Elle et lui enchaîne les plans d'une beauté folle, le magnifique noir et blanc offrant indiscutablement un côté intemporel au film. Le film a beau avoir plus de 80 ans, il traverse les époques. Outre ses qualités cinématographiques indéniables à travers notamment le travail du cadre, Love Affair touche parce qu'il réunit et sépare deux êtres dotés d'une sensibilité et d'un humour qui font du bien à voir. On sent que rien n'est faux. Et puis, il y a ce sentiment que rien n'est joué d'avance même si on voudrait espérer que ça le soit.

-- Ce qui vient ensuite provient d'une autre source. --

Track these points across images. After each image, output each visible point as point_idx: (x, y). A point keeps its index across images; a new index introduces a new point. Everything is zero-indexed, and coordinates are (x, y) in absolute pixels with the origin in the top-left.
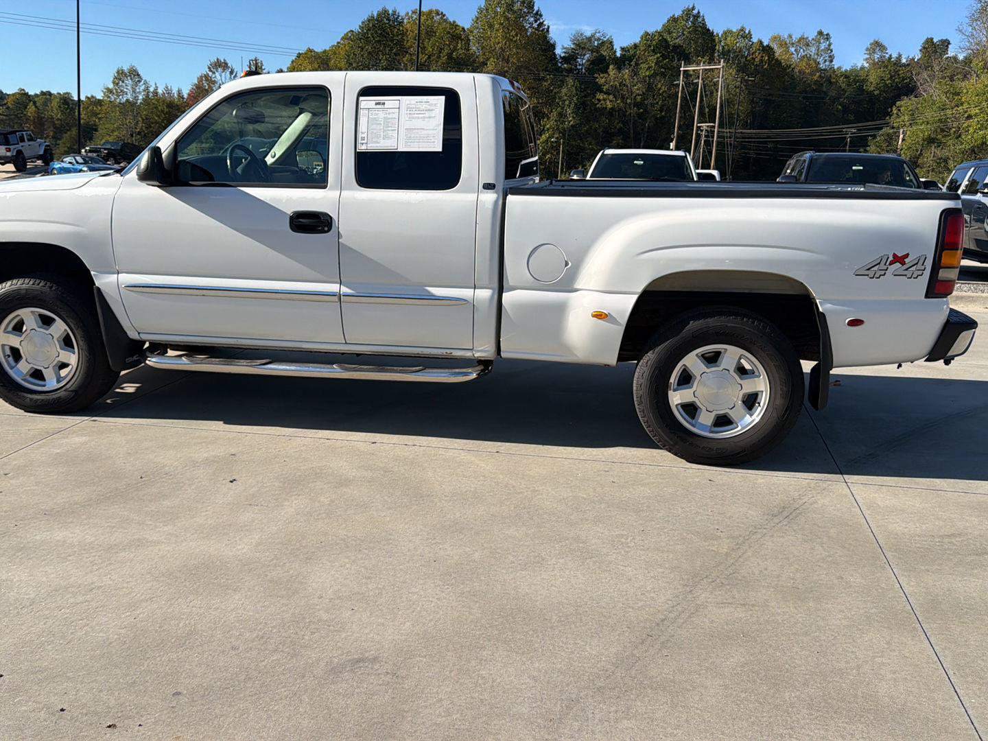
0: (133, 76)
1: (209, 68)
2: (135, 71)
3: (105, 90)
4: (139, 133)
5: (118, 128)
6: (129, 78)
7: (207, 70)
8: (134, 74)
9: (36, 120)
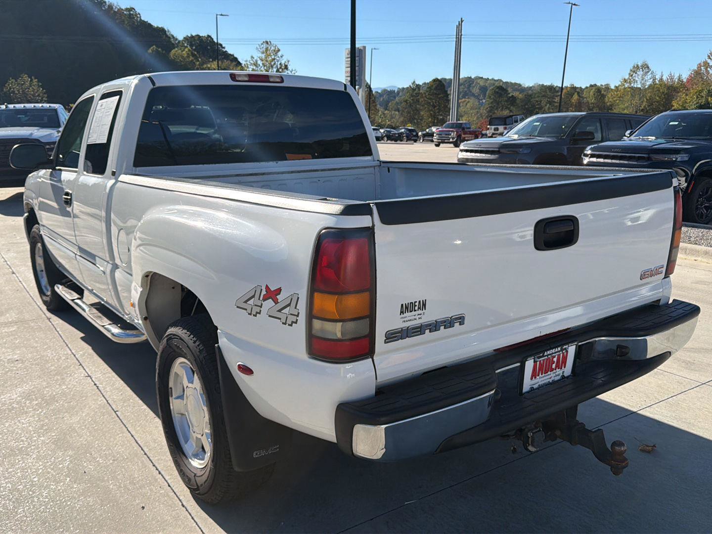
0: (644, 68)
1: (709, 56)
2: (646, 64)
3: (622, 81)
4: (642, 110)
5: (627, 107)
6: (641, 70)
7: (707, 58)
8: (646, 67)
9: (577, 105)
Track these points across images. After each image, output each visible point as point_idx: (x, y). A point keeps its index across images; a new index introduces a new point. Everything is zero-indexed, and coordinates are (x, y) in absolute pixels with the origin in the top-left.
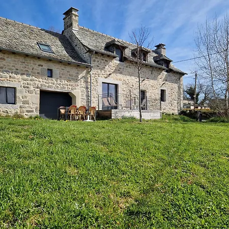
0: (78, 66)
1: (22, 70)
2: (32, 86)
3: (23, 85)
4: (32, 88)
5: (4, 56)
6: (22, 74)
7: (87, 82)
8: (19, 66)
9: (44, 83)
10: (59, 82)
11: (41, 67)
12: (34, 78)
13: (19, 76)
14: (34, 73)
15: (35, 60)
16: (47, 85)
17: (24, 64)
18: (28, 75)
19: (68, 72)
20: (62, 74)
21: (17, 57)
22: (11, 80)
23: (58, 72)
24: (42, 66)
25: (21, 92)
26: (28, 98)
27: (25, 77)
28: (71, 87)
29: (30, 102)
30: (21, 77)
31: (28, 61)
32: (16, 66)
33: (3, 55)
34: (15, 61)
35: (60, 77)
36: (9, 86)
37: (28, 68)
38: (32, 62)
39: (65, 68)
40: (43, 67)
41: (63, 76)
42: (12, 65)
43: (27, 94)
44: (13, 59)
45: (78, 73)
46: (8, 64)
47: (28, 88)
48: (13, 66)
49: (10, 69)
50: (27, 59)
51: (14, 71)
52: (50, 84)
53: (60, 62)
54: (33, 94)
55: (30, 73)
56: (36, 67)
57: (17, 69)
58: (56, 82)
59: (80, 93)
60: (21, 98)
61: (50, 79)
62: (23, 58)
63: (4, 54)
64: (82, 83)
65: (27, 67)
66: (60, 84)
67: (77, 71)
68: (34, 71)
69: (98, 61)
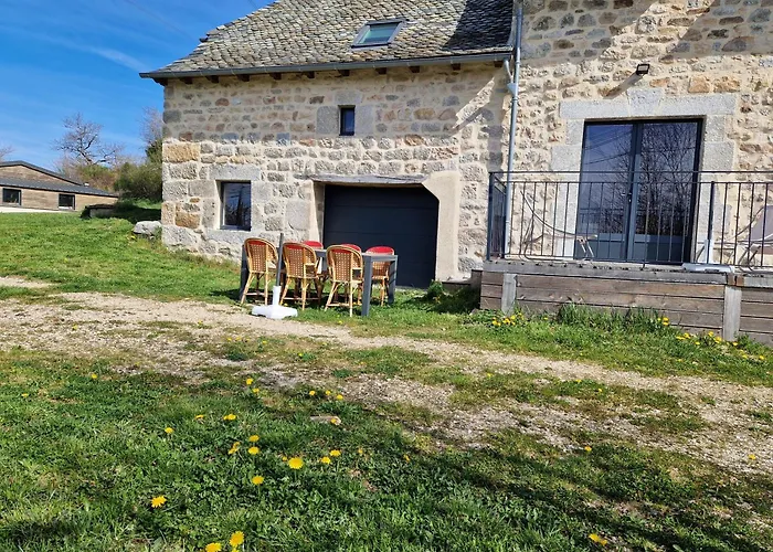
0: (456, 67)
1: (266, 126)
2: (290, 173)
3: (267, 172)
4: (290, 179)
5: (226, 94)
6: (267, 139)
7: (494, 132)
8: (261, 113)
9: (327, 159)
10: (375, 148)
11: (317, 105)
12: (297, 145)
13: (259, 146)
14: (298, 129)
15: (302, 86)
16: (335, 164)
17: (272, 105)
18: (282, 139)
19: (411, 103)
20: (390, 117)
21: (257, 88)
22: (239, 159)
23: (374, 110)
24: (320, 100)
25: (263, 193)
26: (278, 213)
27: (273, 145)
28: (419, 163)
29: (285, 224)
30: (263, 148)
31: (283, 94)
32: (252, 115)
33: (223, 89)
34: (250, 102)
35: (382, 129)
36: (234, 178)
37: (283, 117)
38: (293, 94)
39: (401, 88)
40: (326, 103)
41: (389, 125)
42: (242, 114)
43: (278, 199)
44: (247, 96)
45: (454, 102)
46: (235, 114)
47: (280, 178)
48: (246, 118)
49: (238, 128)
50: (281, 86)
51: (246, 132)
52: (345, 161)
53: (382, 71)
54: (291, 200)
55: (287, 130)
56: (302, 108)
57: (254, 126)
58: (363, 150)
59: (460, 186)
60: (262, 212)
61: (345, 140)
62: (269, 86)
63: (226, 86)
64: (474, 140)
65: (279, 112)
66: (377, 157)
67: (450, 93)
68: (298, 122)
69: (567, 21)
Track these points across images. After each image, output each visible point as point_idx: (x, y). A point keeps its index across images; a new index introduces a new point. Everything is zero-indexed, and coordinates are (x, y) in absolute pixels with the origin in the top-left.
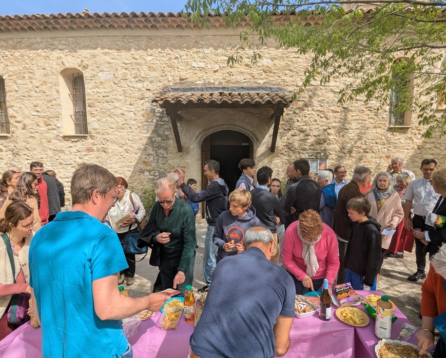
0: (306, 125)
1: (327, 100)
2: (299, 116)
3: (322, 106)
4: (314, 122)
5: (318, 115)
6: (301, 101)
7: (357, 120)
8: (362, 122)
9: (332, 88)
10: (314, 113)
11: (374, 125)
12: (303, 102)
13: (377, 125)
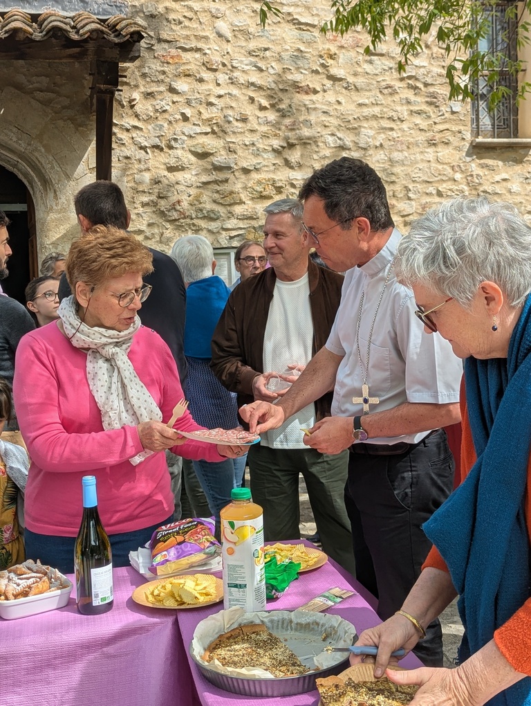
0: (213, 132)
1: (278, 49)
2: (188, 103)
3: (261, 70)
4: (239, 125)
5: (252, 100)
6: (191, 50)
7: (375, 117)
8: (392, 125)
9: (291, 10)
10: (235, 91)
11: (430, 134)
12: (197, 55)
13: (438, 136)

Qui plus est, le film ne se contente pas de traiter cette histoire d'amour stricto sensu puisqu'il se permet d'apporter une profondeur aux deux personnages avec la présence d'un personnage pivot : la grand-mère du personnage principal. On assiste alors à une séquence magistralement émouvante qui, en plus de présenter un nouveau personnage attachant et de donner une âme aux protagonistes, va sceller pour de bon l'amour naissant entre les deux "âmes soeurs". Bref, le déroulement de l'histoire nous mène de surprises en surprises et nous tient parfois en haleine, jusqu'à ce final d'une incroyable puissance.
Et là, en plus du travail extraordinaire de mise en scène, il faut saluer la force des dialogues qui, pendant l'intégralité du film, nous font apprécier chacun des deux personnages de plus en plus. Le dialogue final est d'une intelligence incroyable et d'une subtilité assez jouissive, où le spectateur assiste émerveillé à des répliques "miroir" qui le font passer par divers états. Tout est d'une douceur, d'une poésie ! Deux personnages en retenue totale, à la fois incapables et obligés de se dévoiler. C'est merveilleux.
Je vous incite donc à découvrir ce film qui nous fait passer par tout un tas d'émotions sans jamais nous lâcher jusqu'à la dernière seconde, et dont la trame m'a beaucoup fait penser aux sublimes Before Sunrise/Sunset, films dont je suis secrètement amoureux. Pour celles et ceux qui veulent le découvrir, il est actuellement disponible sur Youtube, là où je l'ai moi-même découvert. Par contre, il n'y a pas de sous-titres.
À noter que le réalisateur a fait une autre version de ce film en 1957 avec Cary Grant et Deborah Kerr, beaucoup plus connu mais que je n'ai pas vu. Il n'y a, à mon sens, aucune bonne raison d'en avoir fait un remake, car la version de 1939 est un petit bijou qu'il n'est jamais trop tard de découvrir.